Sardos se llamaba entonces, con un toque despectivo, a los militares.
—En una cantina, líder –dijo Morales, secándose el sudor de la frente con la mano.
—¿O sea?
—Pues estaba chupando y se me acercó este Mayor.
—¿Y luego?
—Me dijo que cuidaba al hijo de una gente importante que quería mezclarse con su generación, pero que estaba encerrado en la prominencia de su padre. Le pregunté qué quería el hijo. Me dijo: “Hablar y chupar con gente de su edad. Ayúdame, lo tengo que sacar de su muralla. Es un buen muchacho, le gusta coger y todo, pero tiene esta manía de enterarse por él mismo de cómo es el país donde vive y que no puede ver desde su casa”.

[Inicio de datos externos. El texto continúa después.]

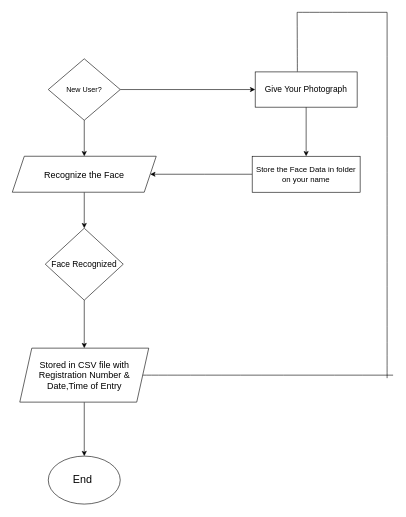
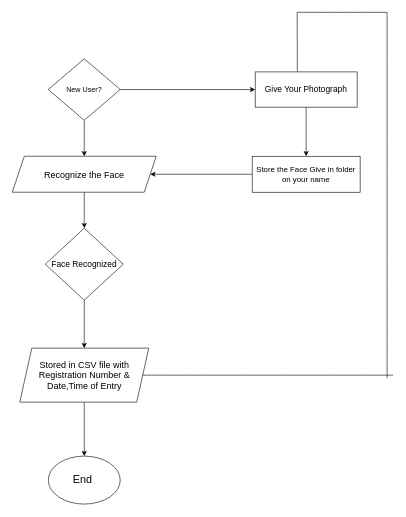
  <mxCell id="0" />
  <mxCell id="1" parent="0" />
  <mxCell id="2" value="" style="edgeStyle=orthogonalEdgeStyle;rounded=0;orthogonalLoop=1;jettySize=auto;html=1;" edge="1" parent="1" source="3" target="12"><mxGeometry relative="1" as="geometry" /></mxCell>
  <mxCell id="3" value="&lt;font style=&quot;font-size: 14px; color: light-dark(rgb(0, 0, 0), rgb(0, 0, 0));&quot;&gt;Give Your Photograph&lt;/font&gt;" style="rounded=0;whiteSpace=wrap;html=1;fillColor=light-dark(#FFFFFF,#6600CC);" vertex="1" parent="1"><mxGeometry x="425" y="119.38" width="170" height="58.75" as="geometry" /></mxCell>
  <mxCell id="4" value="" style="edgeStyle=orthogonalEdgeStyle;rounded=0;orthogonalLoop=1;jettySize=auto;html=1;" edge="1" parent="1" source="5" target="7"><mxGeometry relative="1" as="geometry" /></mxCell>
  <mxCell id="5" value="&lt;font style=&quot;font-size: 14px; color: light-dark(rgb(0, 0, 0), rgb(0, 0, 0));&quot;&gt;Face Recognized&lt;/font&gt;" style="rhombus;whiteSpace=wrap;html=1;fillColor=light-dark(#FFFFFF,#B5739D);" vertex="1" parent="1"><mxGeometry x="75" y="380" width="130" height="120" as="geometry" /></mxCell>
  <mxCell id="6" value="" style="edgeStyle=orthogonalEdgeStyle;rounded=0;orthogonalLoop=1;jettySize=auto;html=1;" edge="1" parent="1" source="7" target="10"><mxGeometry relative="1" as="geometry" /></mxCell>
  <mxCell id="7" value="&lt;font style=&quot;font-size: 15px; color: light-dark(rgb(0, 0, 0), rgb(0, 0, 0));&quot;&gt;Stored in CSV file with Registration Number &amp;amp; Date,Time of Entry&lt;/font&gt;" style="shape=parallelogram;perimeter=parallelogramPerimeter;whiteSpace=wrap;html=1;fixedSize=1;fillColor=light-dark(#FFFFFF,#CC6600);" vertex="1" parent="1"><mxGeometry x="32.5" y="580" width="215" height="90" as="geometry" /></mxCell>
  <mxCell id="8" value="" style="edgeStyle=orthogonalEdgeStyle;rounded=0;orthogonalLoop=1;jettySize=auto;html=1;" edge="1" parent="1" source="9" target="5"><mxGeometry relative="1" as="geometry" /></mxCell>
  <mxCell id="9" value="&lt;font style=&quot;font-size: 15px; color: light-dark(rgb(0, 0, 0), rgb(0, 0, 0));&quot;&gt;Recognize the Face&lt;/font&gt;" style="shape=parallelogram;perimeter=parallelogramPerimeter;whiteSpace=wrap;html=1;fixedSize=1;fillColor=light-dark(#FFFFFF,#CC0066);" vertex="1" parent="1"><mxGeometry x="20" y="260" width="240" height="60" as="geometry" /></mxCell>
  <mxCell id="10" value="&lt;font style=&quot;font-size: 18px; color: light-dark(rgb(0, 0, 0), rgb(0, 0, 0));&quot;&gt;End&amp;nbsp;&lt;/font&gt;" style="ellipse;whiteSpace=wrap;html=1;fillColor=light-dark(#FFFFFF,#EA6B66);" vertex="1" parent="1"><mxGeometry x="80" y="760" width="120" height="80" as="geometry" /></mxCell>
  <mxCell id="11" value="" style="edgeStyle=elbowEdgeStyle;rounded=0;orthogonalLoop=1;jettySize=auto;html=1;" edge="1" parent="1" source="12" target="9"><mxGeometry relative="1" as="geometry" /></mxCell>
- <mxCell id="12" value="&lt;font style=&quot;font-size: 13px; color: light-dark(rgb(0, 0, 0), rgb(0, 0, 0));&quot;&gt;Store the Face Data in folder on your name&lt;/font&gt;" style="rounded=0;whiteSpace=wrap;html=1;fillColor=light-dark(#FFFFFF,#66B2FF);" vertex="1" parent="1"><mxGeometry x="420" y="260" width="180" height="60" as="geometry" /></mxCell>
+ <mxCell id="12" value="&lt;font style=&quot;font-size: 13px; color: light-dark(rgb(0, 0, 0), rgb(0, 0, 0));&quot;&gt;Store the Face Give in folder on your name&lt;/font&gt;" style="rounded=0;whiteSpace=wrap;html=1;fillColor=light-dark(#FFFFFF,#66B2FF);" vertex="1" parent="1"><mxGeometry x="420" y="260" width="180" height="60" as="geometry" /></mxCell>
  <mxCell id="13" value="" style="edgeStyle=orthogonalEdgeStyle;rounded=0;orthogonalLoop=1;jettySize=auto;html=1;" edge="1" parent="1" source="15" target="9"><mxGeometry relative="1" as="geometry" /></mxCell>
  <mxCell id="14" style="edgeStyle=elbowEdgeStyle;rounded=0;orthogonalLoop=1;jettySize=auto;html=1;entryX=0;entryY=0.5;entryDx=0;entryDy=0;" edge="1" parent="1" source="15" target="3"><mxGeometry relative="1" as="geometry" /></mxCell>
  <mxCell id="15" value="&lt;font style=&quot;color: light-dark(rgb(0, 0, 0), rgb(0, 0, 0));&quot;&gt;New User?&lt;/font&gt;" style="rhombus;whiteSpace=wrap;html=1;fillColor=light-dark(#FFFFFF,#FF3333);" vertex="1" parent="1"><mxGeometry x="80" y="97.5" width="120" height="102.5" as="geometry" /></mxCell>
  <mxCell id="16" value="" style="endArrow=none;html=1;rounded=0;elbow=vertical;curved=1;exitX=1;exitY=0.5;exitDx=0;exitDy=0;" edge="1" parent="1" source="7"><mxGeometry width="50" height="50" relative="1" as="geometry"><mxPoint x="295" y="640" as="sourcePoint" /><mxPoint x="655" y="625" as="targetPoint" /></mxGeometry></mxCell>
  <mxCell id="17" value="" style="endArrow=none;html=1;rounded=0;elbow=vertical;curved=1;" edge="1" parent="1"><mxGeometry width="50" height="50" relative="1" as="geometry"><mxPoint x="645" y="630" as="sourcePoint" /><mxPoint x="645" y="20" as="targetPoint" /></mxGeometry></mxCell>
  <mxCell id="18" value="" style="endArrow=none;html=1;rounded=0;elbow=vertical;curved=1;" edge="1" parent="1"><mxGeometry width="50" height="50" relative="1" as="geometry"><mxPoint x="495" y="20" as="sourcePoint" /><mxPoint x="645" y="20" as="targetPoint" /></mxGeometry></mxCell>
  <mxCell id="19" value="" style="endArrow=none;html=1;rounded=0;elbow=vertical;curved=1;exitX=0.414;exitY=-0.01;exitDx=0;exitDy=0;exitPerimeter=0;" edge="1" parent="1" source="3"><mxGeometry width="50" height="50" relative="1" as="geometry"><mxPoint x="515" y="110" as="sourcePoint" /><mxPoint x="495" y="20" as="targetPoint" /></mxGeometry></mxCell>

—Harún el Raschid —se burló Lezama.
—Pues eso me dijo el mayor, cabrón. Y yo, en la peda, le dije que sí, y le di el teléfono de la casa —se disculpó Morales.
Siguió:
—Esto fue un sábado. Bueno, pues el pinche Mayor llamó el lunes diciendo que si podíamos organizar la reunión para el fin de semana siguiente y le dije que sí, que los viernes de cualquier modo estábamos chupando aquí en el cuarto del balcón, que me gritara de la calle cuando llegara. Me dijo que cuánto le iba a cobrar, le dije que nada, que nos invitara la peda y ya. Dijo que sí. No volvió a hablar, sino que de repente se apareció ahí abajo con los dos camionetones y su protegido.
—Pero quién es su protegido, cabrón —se enervó Alatriste.

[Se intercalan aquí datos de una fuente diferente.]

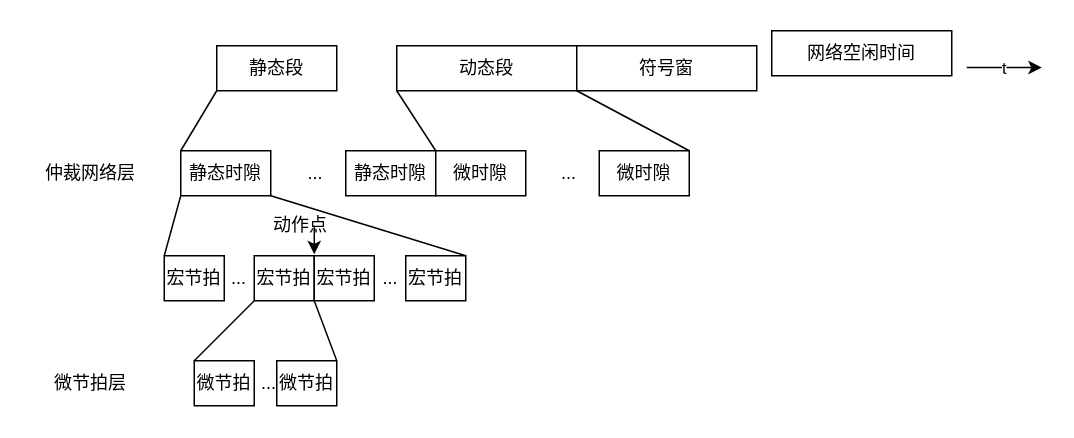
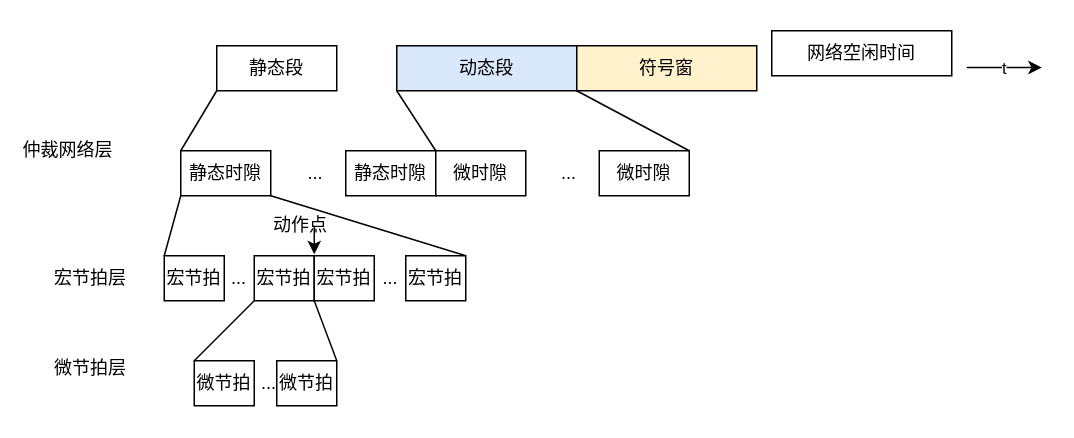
  <mxCell id="0" />
  <mxCell id="1" parent="0" />
  <mxCell id="2" value="静态段" style="rounded=0;whiteSpace=wrap;html=1;" vertex="1" parent="1"><mxGeometry x="144" y="30" width="80" height="30" as="geometry" /></mxCell>
- <mxCell id="3" value="动态段" style="rounded=0;whiteSpace=wrap;html=1;" vertex="1" parent="1"><mxGeometry x="264" y="30" width="120" height="30" as="geometry" /></mxCell>
- <mxCell id="4" value="符号窗" style="rounded=0;whiteSpace=wrap;html=1;" vertex="1" parent="1"><mxGeometry x="384" y="30" width="120" height="30" as="geometry" /></mxCell>
+ <mxCell id="3" value="动态段" style="rounded=0;whiteSpace=wrap;html=1;fillColor=#dae8fc;" vertex="1" parent="1"><mxGeometry x="264" y="30" width="120" height="30" as="geometry" /></mxCell>
+ <mxCell id="4" value="符号窗" style="rounded=0;whiteSpace=wrap;html=1;fillColor=#fff2cc;" vertex="1" parent="1"><mxGeometry x="384" y="30" width="120" height="30" as="geometry" /></mxCell>
  <mxCell id="5" value="网络空闲时间" style="rounded=0;whiteSpace=wrap;html=1;" vertex="1" parent="1"><mxGeometry x="514" y="20" width="120" height="30" as="geometry" /></mxCell>
  <mxCell id="6" value="t" style="endArrow=classic;html=1;" edge="1" parent="1"><mxGeometry width="50" height="50" relative="1" as="geometry"><mxPoint x="644" y="44.5" as="sourcePoint" /><mxPoint x="694" y="44.5" as="targetPoint" /></mxGeometry></mxCell>
- <mxCell id="7" value="仲裁网络层" style="text;html=1;strokeColor=none;fillColor=none;align=center;verticalAlign=middle;whiteSpace=wrap;rounded=0;" vertex="1" parent="1"><mxGeometry x="20" y="100" width="80" height="30" as="geometry" /></mxCell>
+ <mxCell id="7" value="仲裁网络层" style="text;html=1;strokeColor=none;fillColor=none;align=center;verticalAlign=middle;whiteSpace=wrap;rounded=0;" vertex="1" parent="1"><mxGeometry x="5" y="85" width="80" height="30" as="geometry" /></mxCell>
  <mxCell id="8" value="静态时隙" style="rounded=0;whiteSpace=wrap;html=1;" vertex="1" parent="1"><mxGeometry x="120" y="100" width="60" height="30" as="geometry" /></mxCell>
  <mxCell id="9" value="..." style="text;html=1;strokeColor=none;fillColor=none;align=center;verticalAlign=middle;whiteSpace=wrap;rounded=0;" vertex="1" parent="1"><mxGeometry x="180" y="100" width="60" height="30" as="geometry" /></mxCell>
  <mxCell id="10" value="静态时隙" style="rounded=0;whiteSpace=wrap;html=1;" vertex="1" parent="1"><mxGeometry x="230" y="100" width="60" height="30" as="geometry" /></mxCell>
  <mxCell id="11" value="" style="endArrow=none;html=1;entryX=0;entryY=1;entryDx=0;entryDy=0;exitX=0;exitY=0;exitDx=0;exitDy=0;" edge="1" parent="1" source="8" target="2"><mxGeometry width="50" height="50" relative="1" as="geometry"><mxPoint x="400" y="150" as="sourcePoint" /><mxPoint x="450" y="100" as="targetPoint" /></mxGeometry></mxCell>
  <mxCell id="12" value="" style="endArrow=none;html=1;entryX=0;entryY=1;entryDx=0;entryDy=0;exitX=1;exitY=0;exitDx=0;exitDy=0;" edge="1" parent="1" source="10" target="3"><mxGeometry width="50" height="50" relative="1" as="geometry"><mxPoint x="490" y="100" as="sourcePoint" /><mxPoint x="147" y="70" as="targetPoint" /></mxGeometry></mxCell>
  <mxCell id="13" value="微时隙" style="rounded=0;whiteSpace=wrap;html=1;" vertex="1" parent="1"><mxGeometry x="290" y="100" width="60" height="30" as="geometry" /></mxCell>
  <mxCell id="14" value="..." style="text;html=1;strokeColor=none;fillColor=none;align=center;verticalAlign=middle;whiteSpace=wrap;rounded=0;" vertex="1" parent="1"><mxGeometry x="349" y="100" width="60" height="30" as="geometry" /></mxCell>
  <mxCell id="15" value="微时隙" style="rounded=0;whiteSpace=wrap;html=1;" vertex="1" parent="1"><mxGeometry x="399" y="100" width="60" height="30" as="geometry" /></mxCell>
  <mxCell id="16" value="" style="endArrow=none;html=1;entryX=0;entryY=1;entryDx=0;entryDy=0;exitX=1;exitY=0;exitDx=0;exitDy=0;" edge="1" parent="1" source="15" target="4"><mxGeometry width="50" height="50" relative="1" as="geometry"><mxPoint x="659" y="100" as="sourcePoint" /><mxPoint x="426" y="60" as="targetPoint" /></mxGeometry></mxCell>
+ <mxCell id="17" value="宏节拍层" style="text;html=1;strokeColor=none;fillColor=none;align=center;verticalAlign=middle;whiteSpace=wrap;rounded=0;" vertex="1" parent="1"><mxGeometry x="20" y="170" width="80" height="30" as="geometry" /></mxCell>
  <mxCell id="18" value="宏节拍" style="rounded=0;whiteSpace=wrap;html=1;" vertex="1" parent="1"><mxGeometry x="109" y="170" width="40" height="30" as="geometry" /></mxCell>
  <mxCell id="19" value="" style="endArrow=none;html=1;entryX=0;entryY=1;entryDx=0;entryDy=0;exitX=0;exitY=0;exitDx=0;exitDy=0;" edge="1" parent="1" source="18" target="8"><mxGeometry width="50" height="50" relative="1" as="geometry"><mxPoint x="400" y="160" as="sourcePoint" /><mxPoint x="450" y="110" as="targetPoint" /></mxGeometry></mxCell>
  <mxCell id="20" value="..." style="text;html=1;strokeColor=none;fillColor=none;align=center;verticalAlign=middle;whiteSpace=wrap;rounded=0;" vertex="1" parent="1"><mxGeometry x="149" y="170" width="20" height="30" as="geometry" /></mxCell>
  <mxCell id="21" value="宏节拍" style="rounded=0;whiteSpace=wrap;html=1;" vertex="1" parent="1"><mxGeometry x="169" y="170" width="40" height="30" as="geometry" /></mxCell>
  <mxCell id="22" value="动作点" style="text;html=1;strokeColor=none;fillColor=none;align=center;verticalAlign=middle;whiteSpace=wrap;rounded=0;" vertex="1" parent="1"><mxGeometry x="170" y="135" width="60" height="30" as="geometry" /></mxCell>
  <mxCell id="23" value="" style="endArrow=classic;html=1;" edge="1" parent="1"><mxGeometry width="50" height="50" relative="1" as="geometry"><mxPoint x="209" y="150" as="sourcePoint" /><mxPoint x="209" y="169" as="targetPoint" /></mxGeometry></mxCell>
  <mxCell id="24" value="宏节拍" style="rounded=0;whiteSpace=wrap;html=1;" vertex="1" parent="1"><mxGeometry x="209" y="170" width="40" height="30" as="geometry" /></mxCell>
  <mxCell id="25" value="..." style="text;html=1;strokeColor=none;fillColor=none;align=center;verticalAlign=middle;whiteSpace=wrap;rounded=0;" vertex="1" parent="1"><mxGeometry x="250" y="170" width="20" height="30" as="geometry" /></mxCell>
  <mxCell id="26" value="宏节拍" style="rounded=0;whiteSpace=wrap;html=1;" vertex="1" parent="1"><mxGeometry x="270" y="170" width="40" height="30" as="geometry" /></mxCell>
- <mxCell id="27" value="微节拍层" style="text;html=1;strokeColor=none;fillColor=none;align=center;verticalAlign=middle;whiteSpace=wrap;rounded=0;" vertex="1" parent="1"><mxGeometry x="20" y="240" width="80" height="30" as="geometry" /></mxCell>
+ <mxCell id="27" value="微节拍层" style="text;html=1;strokeColor=none;fillColor=none;align=center;verticalAlign=middle;whiteSpace=wrap;rounded=0;" vertex="1" parent="1"><mxGeometry x="20" y="230" width="80" height="30" as="geometry" /></mxCell>
  <mxCell id="28" value="微节拍" style="rounded=0;whiteSpace=wrap;html=1;" vertex="1" parent="1"><mxGeometry x="129" y="240" width="40" height="30" as="geometry" /></mxCell>
  <mxCell id="29" value="..." style="text;html=1;strokeColor=none;fillColor=none;align=center;verticalAlign=middle;whiteSpace=wrap;rounded=0;" vertex="1" parent="1"><mxGeometry x="169" y="240" width="20" height="30" as="geometry" /></mxCell>
  <mxCell id="30" value="微节拍" style="rounded=0;whiteSpace=wrap;html=1;" vertex="1" parent="1"><mxGeometry x="184" y="240" width="40" height="30" as="geometry" /></mxCell>
  <mxCell id="31" value="" style="endArrow=none;html=1;entryX=1;entryY=1;entryDx=0;entryDy=0;exitX=0;exitY=0;exitDx=0;exitDy=0;" edge="1" parent="1" source="28" target="20"><mxGeometry width="50" height="50" relative="1" as="geometry"><mxPoint x="119" y="180" as="sourcePoint" /><mxPoint x="130" y="140" as="targetPoint" /></mxGeometry></mxCell>
  <mxCell id="32" value="" style="endArrow=none;html=1;entryX=1;entryY=1;entryDx=0;entryDy=0;exitX=1;exitY=0;exitDx=0;exitDy=0;" edge="1" parent="1" source="30" target="21"><mxGeometry width="50" height="50" relative="1" as="geometry"><mxPoint x="220" y="240" as="sourcePoint" /><mxPoint x="179" y="210" as="targetPoint" /></mxGeometry></mxCell>
  <mxCell id="33" value="" style="endArrow=none;html=1;entryX=1;entryY=0;entryDx=0;entryDy=0;exitX=1;exitY=1;exitDx=0;exitDy=0;" edge="1" parent="1" source="8" target="26"><mxGeometry width="50" height="50" relative="1" as="geometry"><mxPoint x="130" y="110" as="sourcePoint" /><mxPoint x="154" y="70" as="targetPoint" /></mxGeometry></mxCell>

—No sé —dijo Morales, mientras iba al balcón—. Pero aquí vienen subiendo.
—¿Vienen? ¿Cuántos? —preguntó Alatriste.
Antes de que Morales pudiera responder apareció en el balcón un joven rapado cargando un saco grande. Subió luego el Mayor Pinzón con un saco pequeño. En el primer saco había dos botellas de ron, y coca colas. En el saco pequeño había una botella de wiski y otra de champaña, néctares inencontrables en la ciudad aquella, anterior al Terremoto.
Subió luego por la reja el invitado, cuyos eficientes pasos de escalador de rejas cuidaron desde la acera dos idiotas vestidos de negro que alzaban sus brazos hacia el que subía, en prevención de su desplome. Pero el invitado subió con presteza gatuna la reja y asomó de un brinco grácil en el balcón de los machos masturbines.
Morales dio un paso atrás al verlo. Supo que pasara lo que pasara estaban ya metidos en un pedo, porque el fulano de solvencias felinas que saltó al balcón era nada menos que el Hijo del Presidente.
Nadie había visto su foto, no existía su figura oficialmente, estaba prohibida su aparición hasta en las páginas de sociales, pero todo el país sabía quién era y cómo era el desconocido hiperconocido Hijo del Presidente. Ah los ojos fijos, la frente ancha, las orejas grandes y planas, la cara de buena onda y de pendejo sin fin del Hijo del Presidente. Bueno, aquí estaba en el balcón de la casa, en el cuarto clandestino de los machos masturbines, en el centro de su vida.